After graduation, Coles returned to Charlottesville to teach. In 1901, Coles married Clinton Caldwell Boone, who had attended seminary at Virginia Union University, located a block north of Hartshorn, and earned his divinity degree in 1900. The son of a minister, he was born and grew up in Hertford County, North Carolina.

Boone and her husband received an appointment to the mission field, supported by the American Baptist Missionary Union and the Lott Carey Foreign Mission Convention. They arrived at the Palabala station in the Katanga province of the Congo Free State on May 24, 1901.

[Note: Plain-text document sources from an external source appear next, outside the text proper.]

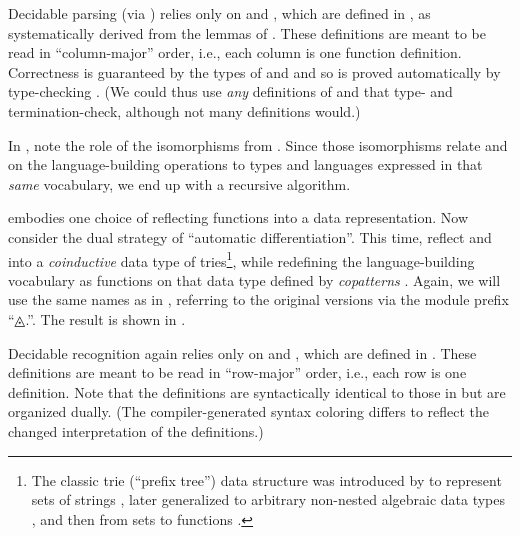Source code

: \documentclass[acmsmall,screen,anonymous,timestamp]{acmart}
\begin{document}
Decidable parsing (via {}) relies only on  and , which are defined in , as systematically derived from the lemmas of .
These definitions are meant to be read in ``column-major'' order, i.e., each column is one function definition.
Correctness is guaranteed by the types of  and  and so is proved automatically by type-checking .
(We could thus use \emph{any} definitions of  and  that type- and termination-check, although not many definitions would.)

In , note the role of the isomorphisms from .
Since those isomorphisms relate  and  on the language-building operations to types and languages expressed in that \emph{same} vocabulary, we end up with a recursive algorithm.

\rnc{}

\rnc{}

 embodies one choice of reflecting functions into a data representation.
Now consider the dual strategy of ``automatic differentiation''.
This time, reflect  and  into a \emph{coinductive} data type of tries\footnote{The classic trie (``prefix tree'') data structure was introduced by \citet{Thue1912Gegenseitige} to represent sets of strings \citep[Section 6.3]{Knuth1998ACP3}, later generalized to arbitrary non-nested algebraic data types \citep{Connelly1995GenTrie}, and then from sets to functions \citep{Hinze2000GGT}.}, while redefining the language-building vocabulary as functions on that data type defined by \emph{copatterns} \citep{AbelPientka2016}.
Again, we will use the same names as in , referring to the original versions via the module prefix ``{◬.}\hspace{0.05em}''.
The result is shown in .

Decidable recognition again relies only on  and , which are defined in .
These definitions are meant to be read in ``row-major'' order, i.e., each row is one definition.
Note that the definitions are syntactically identical to those in  but are organized dually.
(The compiler-generated syntax coloring differs to reflect the changed interpretation of the definitions.)
\end{document}
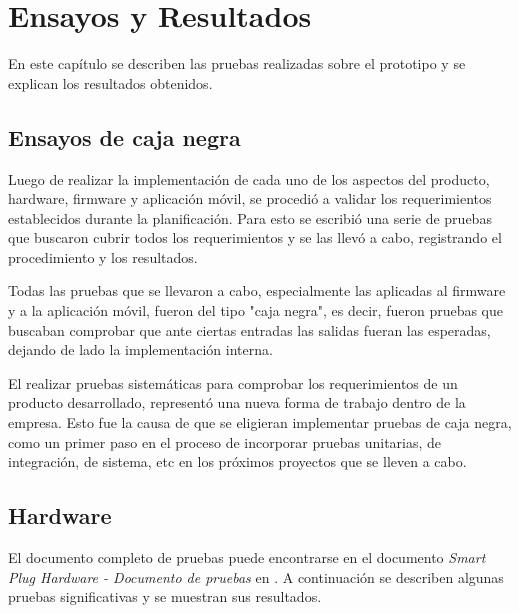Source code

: 
\chapter{Ensayos y Resultados} %

\label{Chapter4} %


En este capítulo se describen las pruebas realizadas sobre el prototipo y se explican los resultados obtenidos.

\section{Ensayos de caja negra}

Luego de realizar la implementación de cada uno de los aspectos del producto, hardware, firmware y aplicación móvil, se procedió a validar los requerimientos establecidos durante la planificación. Para esto se escribió una serie de pruebas que buscaron cubrir todos los requerimientos y se las llevó a cabo, registrando el procedimiento y los resultados.

Todas las pruebas que se llevaron a cabo, especialmente las aplicadas al firmware y a la aplicación móvil, fueron del tipo "caja negra", es decir, fueron pruebas que buscaban comprobar que ante ciertas entradas las salidas fueran las esperadas, dejando de lado la implementación interna.

El realizar pruebas sistemáticas para comprobar los requerimientos de un producto desarrollado, representó una nueva forma de trabajo dentro de la empresa. Esto fue la causa de que se eligieran implementar pruebas de caja negra, como un primer paso en el proceso de incorporar pruebas unitarias, de integración, de sistema, etc en los próximos proyectos que se lleven a cabo.

\section{Hardware}

El documento completo de pruebas puede encontrarse en el documento \textit{Smart Plug Hardware - Documento de pruebas} en \citep{repo_hardware}. A continuación se describen algunas pruebas significativas y se muestran sus resultados.

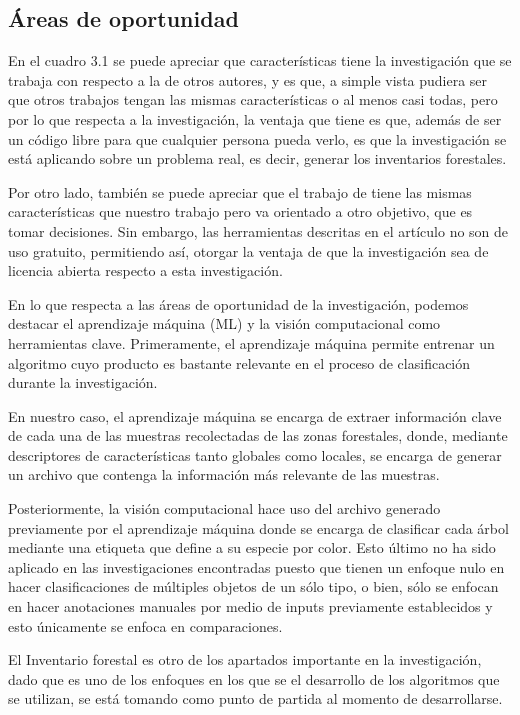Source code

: \subsection{Áreas de oportunidad}
En el cuadro 3.1 se puede apreciar que características tiene la investigación que se trabaja con respecto a la de otros autores, y es que, a simple vista pudiera ser que otros trabajos tengan las mismas características o al menos casi todas, pero por lo que respecta a la investigación, la ventaja que tiene es que, además de ser un código libre para que cualquier persona pueda verlo, es que la investigación se está aplicando sobre un problema real, es decir, generar los inventarios forestales. 

\newpage
Por otro lado, también se puede apreciar que el trabajo de \cite{rf10} tiene las mismas características que nuestro trabajo pero va orientado a otro objetivo, que es tomar decisiones. Sin embargo, las herramientas descritas en el artículo no son de uso gratuito, permitiendo así, otorgar la ventaja de que la investigación sea de licencia abierta respecto a esta investigación.

En lo que respecta a las áreas de oportunidad de la investigación, podemos destacar el aprendizaje máquina (ML) y la visión computacional como herramientas clave. Primeramente, el aprendizaje máquina permite entrenar un algoritmo cuyo producto es bastante relevante en el proceso de clasificación durante la investigación.

En nuestro caso, el aprendizaje máquina se encarga de extraer información clave de cada una de las muestras recolectadas de las zonas forestales, donde, mediante descriptores de características tanto globales como locales, se encarga de generar un archivo que contenga la información más relevante de las muestras.

Posteriormente, la visión computacional hace uso del archivo generado previamente por el aprendizaje máquina donde se encarga de clasificar cada árbol mediante una etiqueta que define a su especie por color. Esto último no ha sido aplicado en las investigaciones encontradas puesto que tienen un enfoque nulo en hacer clasificaciones de múltiples objetos de un sólo tipo, o bien, sólo se enfocan en hacer anotaciones manuales por medio de inputs previamente establecidos y esto únicamente se enfoca en comparaciones.

El Inventario forestal es otro de los apartados importante en la investigación, dado que es uno de los enfoques en los que se el desarrollo de los algoritmos que se utilizan, se está tomando como punto de partida al momento de desarrollarse.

At this time, it was unusual and controversial for American religious organizations to offer people of color missionary opportunities to serve in Africa. At the Palabala station, she taught kindergarten, administered medical treatment, and organized a sewing circle for the women of the village. She tried to teach women to sew, but in the culture of the Kongo people, men traditionally dominated this work. She gradually worked to change cultural taboos against women sewing. The women of the village called her "Mama Bunu".

Coles died of a venomous bite on December 8, 1902, in Palaballa, Congo Free State (now part of the Democratic Republic of the Congo). She and her husband had experienced the death of their child as an infant.